“Nice work, boys! That was a close one–too close! The little tramp! Ugh, she’s better than I thought. Well, at this rate, he’ll be kissing her by sunset for sure. Well, it’s time Ursula took matters into her own tentacles! Triton’s daughter will be mine, and then I’ll make him writhe: I’ll see him wriggle like a worm on a hook!”
She knew him for what he was the moment she saw him, ambling along the dusty, rutted road that led up from Town. It didn’t matter that he’d clad himself in the proper attire of the settlement, nary a stitch out of place – the rich tan of his skin gave him away in an instant. No proper gentleman of Salem would reveal himself to the sun with enough regularity to attain such a rich, caramel coloring to his skin. There was also his manner of walking, as though he expected the dirt to shift below his feet with each step he took.
What he was doing in Salem village, so far from Town and the harbor, was anyone’s guess.

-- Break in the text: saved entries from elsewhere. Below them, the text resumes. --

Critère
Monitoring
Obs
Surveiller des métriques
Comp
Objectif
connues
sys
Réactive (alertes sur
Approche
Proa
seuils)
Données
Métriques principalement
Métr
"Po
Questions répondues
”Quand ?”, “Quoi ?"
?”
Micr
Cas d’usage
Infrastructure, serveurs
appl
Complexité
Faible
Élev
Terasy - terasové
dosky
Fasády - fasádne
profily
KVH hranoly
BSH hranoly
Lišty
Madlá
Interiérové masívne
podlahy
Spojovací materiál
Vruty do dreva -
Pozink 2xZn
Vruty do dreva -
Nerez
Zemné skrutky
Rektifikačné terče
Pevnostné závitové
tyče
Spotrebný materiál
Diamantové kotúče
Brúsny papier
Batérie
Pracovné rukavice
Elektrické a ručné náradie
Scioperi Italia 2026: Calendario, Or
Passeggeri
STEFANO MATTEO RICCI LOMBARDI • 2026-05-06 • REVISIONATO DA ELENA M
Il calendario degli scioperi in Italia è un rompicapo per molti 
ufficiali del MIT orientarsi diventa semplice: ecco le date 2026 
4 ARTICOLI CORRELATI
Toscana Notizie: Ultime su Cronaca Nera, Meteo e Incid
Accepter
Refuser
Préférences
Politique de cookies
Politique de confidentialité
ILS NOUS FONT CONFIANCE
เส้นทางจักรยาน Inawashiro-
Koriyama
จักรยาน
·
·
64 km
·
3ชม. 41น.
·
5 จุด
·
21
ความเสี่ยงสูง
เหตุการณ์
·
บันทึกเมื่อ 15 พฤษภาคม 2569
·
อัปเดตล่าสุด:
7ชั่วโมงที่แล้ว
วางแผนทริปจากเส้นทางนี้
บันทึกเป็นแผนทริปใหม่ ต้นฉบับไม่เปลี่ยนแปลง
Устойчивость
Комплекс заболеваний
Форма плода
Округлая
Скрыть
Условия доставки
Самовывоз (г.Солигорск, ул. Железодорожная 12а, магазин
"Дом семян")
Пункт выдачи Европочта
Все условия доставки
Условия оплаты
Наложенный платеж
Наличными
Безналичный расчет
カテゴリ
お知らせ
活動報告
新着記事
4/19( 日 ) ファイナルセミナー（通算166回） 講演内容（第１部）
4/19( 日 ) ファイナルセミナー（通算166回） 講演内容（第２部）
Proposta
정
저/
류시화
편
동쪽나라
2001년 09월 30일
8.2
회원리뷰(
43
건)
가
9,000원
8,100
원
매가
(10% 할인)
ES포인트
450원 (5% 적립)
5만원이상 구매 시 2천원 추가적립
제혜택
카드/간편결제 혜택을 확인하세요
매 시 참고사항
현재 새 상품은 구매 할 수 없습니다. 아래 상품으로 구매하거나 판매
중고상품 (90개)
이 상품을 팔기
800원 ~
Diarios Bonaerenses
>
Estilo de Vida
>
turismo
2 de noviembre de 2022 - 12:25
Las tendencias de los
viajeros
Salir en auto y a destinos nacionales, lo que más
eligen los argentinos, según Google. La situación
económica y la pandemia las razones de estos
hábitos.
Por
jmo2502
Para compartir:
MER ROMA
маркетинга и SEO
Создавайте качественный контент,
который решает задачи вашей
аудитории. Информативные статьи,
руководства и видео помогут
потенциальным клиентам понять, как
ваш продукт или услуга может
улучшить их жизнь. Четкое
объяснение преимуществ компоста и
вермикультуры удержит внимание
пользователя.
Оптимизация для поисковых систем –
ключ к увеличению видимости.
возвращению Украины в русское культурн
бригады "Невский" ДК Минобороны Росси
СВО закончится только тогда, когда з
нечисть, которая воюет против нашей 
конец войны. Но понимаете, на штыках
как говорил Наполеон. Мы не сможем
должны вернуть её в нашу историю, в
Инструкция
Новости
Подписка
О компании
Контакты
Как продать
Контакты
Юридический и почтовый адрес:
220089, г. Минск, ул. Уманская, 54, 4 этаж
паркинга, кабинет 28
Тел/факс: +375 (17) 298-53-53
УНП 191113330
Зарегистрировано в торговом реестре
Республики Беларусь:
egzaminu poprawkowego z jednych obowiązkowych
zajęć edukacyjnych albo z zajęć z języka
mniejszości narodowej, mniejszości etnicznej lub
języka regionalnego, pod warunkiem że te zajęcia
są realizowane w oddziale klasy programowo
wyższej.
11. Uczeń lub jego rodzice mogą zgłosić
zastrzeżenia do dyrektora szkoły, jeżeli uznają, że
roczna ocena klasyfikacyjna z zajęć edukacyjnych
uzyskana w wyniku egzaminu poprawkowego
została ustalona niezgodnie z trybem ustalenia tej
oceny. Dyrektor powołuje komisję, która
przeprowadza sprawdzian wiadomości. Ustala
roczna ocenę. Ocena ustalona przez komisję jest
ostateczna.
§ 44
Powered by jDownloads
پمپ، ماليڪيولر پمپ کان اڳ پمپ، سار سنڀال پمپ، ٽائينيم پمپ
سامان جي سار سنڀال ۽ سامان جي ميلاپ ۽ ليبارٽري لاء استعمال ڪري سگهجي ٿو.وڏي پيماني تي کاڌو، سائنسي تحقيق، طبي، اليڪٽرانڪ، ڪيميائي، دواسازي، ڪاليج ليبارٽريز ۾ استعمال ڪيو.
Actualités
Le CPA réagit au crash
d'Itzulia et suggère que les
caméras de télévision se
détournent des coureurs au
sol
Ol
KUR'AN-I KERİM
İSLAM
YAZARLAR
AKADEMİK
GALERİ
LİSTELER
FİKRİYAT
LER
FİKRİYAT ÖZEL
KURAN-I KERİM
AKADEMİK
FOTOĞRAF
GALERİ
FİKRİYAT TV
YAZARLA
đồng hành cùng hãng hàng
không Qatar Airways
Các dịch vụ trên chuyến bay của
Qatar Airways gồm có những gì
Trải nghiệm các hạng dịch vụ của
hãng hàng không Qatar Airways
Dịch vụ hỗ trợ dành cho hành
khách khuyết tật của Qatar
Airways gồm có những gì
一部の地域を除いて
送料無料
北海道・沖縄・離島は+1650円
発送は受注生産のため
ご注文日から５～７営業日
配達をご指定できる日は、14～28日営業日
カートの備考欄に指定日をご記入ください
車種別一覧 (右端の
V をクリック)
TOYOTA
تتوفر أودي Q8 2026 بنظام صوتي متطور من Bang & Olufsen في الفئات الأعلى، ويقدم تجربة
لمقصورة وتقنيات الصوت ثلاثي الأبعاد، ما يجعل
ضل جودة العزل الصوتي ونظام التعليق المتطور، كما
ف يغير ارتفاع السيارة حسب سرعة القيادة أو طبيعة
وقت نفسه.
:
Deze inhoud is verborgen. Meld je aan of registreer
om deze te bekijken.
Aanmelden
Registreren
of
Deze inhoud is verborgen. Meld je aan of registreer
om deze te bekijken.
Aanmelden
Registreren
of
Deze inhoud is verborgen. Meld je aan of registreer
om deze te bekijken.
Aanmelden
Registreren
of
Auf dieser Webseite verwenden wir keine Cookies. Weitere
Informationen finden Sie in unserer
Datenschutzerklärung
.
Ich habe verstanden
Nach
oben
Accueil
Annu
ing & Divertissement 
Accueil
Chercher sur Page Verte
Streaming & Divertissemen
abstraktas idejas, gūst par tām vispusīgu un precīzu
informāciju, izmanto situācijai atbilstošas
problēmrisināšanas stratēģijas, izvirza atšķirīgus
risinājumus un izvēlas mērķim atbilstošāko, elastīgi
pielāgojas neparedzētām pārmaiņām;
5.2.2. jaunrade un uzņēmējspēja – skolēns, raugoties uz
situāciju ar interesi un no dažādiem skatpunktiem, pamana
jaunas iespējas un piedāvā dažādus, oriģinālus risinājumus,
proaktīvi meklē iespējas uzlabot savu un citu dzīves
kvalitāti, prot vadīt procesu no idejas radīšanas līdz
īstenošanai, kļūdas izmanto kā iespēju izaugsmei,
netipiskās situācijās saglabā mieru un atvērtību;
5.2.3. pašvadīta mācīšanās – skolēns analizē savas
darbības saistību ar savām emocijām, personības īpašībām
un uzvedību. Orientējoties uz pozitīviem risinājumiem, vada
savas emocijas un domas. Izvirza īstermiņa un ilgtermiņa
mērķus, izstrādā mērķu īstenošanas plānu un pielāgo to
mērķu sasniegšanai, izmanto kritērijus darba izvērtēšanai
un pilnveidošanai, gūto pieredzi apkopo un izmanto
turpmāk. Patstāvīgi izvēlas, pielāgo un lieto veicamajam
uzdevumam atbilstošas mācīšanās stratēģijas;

Emma kept her head down as she hurried back to her cottage, dust kicking up over her boots and skirts. Dangerous times were afoot, and for a woman like her, widowed but still young and pretty, being seen alone was an invitation for trouble. The gaol already held a half-dozen or more women who would swing before the month was out, and Emma was not keen on joining them.
Especially since if anyone was a witch, it was her.
Not the sort of witch being whispered about with fearful glances at the neighbours – Emma could no sooner induce a fit in the herbs drying from her rafters than those poor young girls that the whole mess had started with. And while they were certainly afflicted with something, she sincerely doubted they had been cursed.
After all, she’d never met another of her kind, and if there were such a creature in Salem, she would know. And if Emma herself were powerful enough to do such a thing, well, she’d be more interested in bringing mothers through childbirth alive and whole than causing a bunch of silly teenagers to foam at the mouth.
It was a relief to reach her cottage and close the door behind herself, the hot summer sun left outside. She set down her basket, now empty after delivering the various remedies and medicines she supplied to the village. Not everyone could afford to be attended by the doctor in Town – Emma couldn’t – so they came to her instead.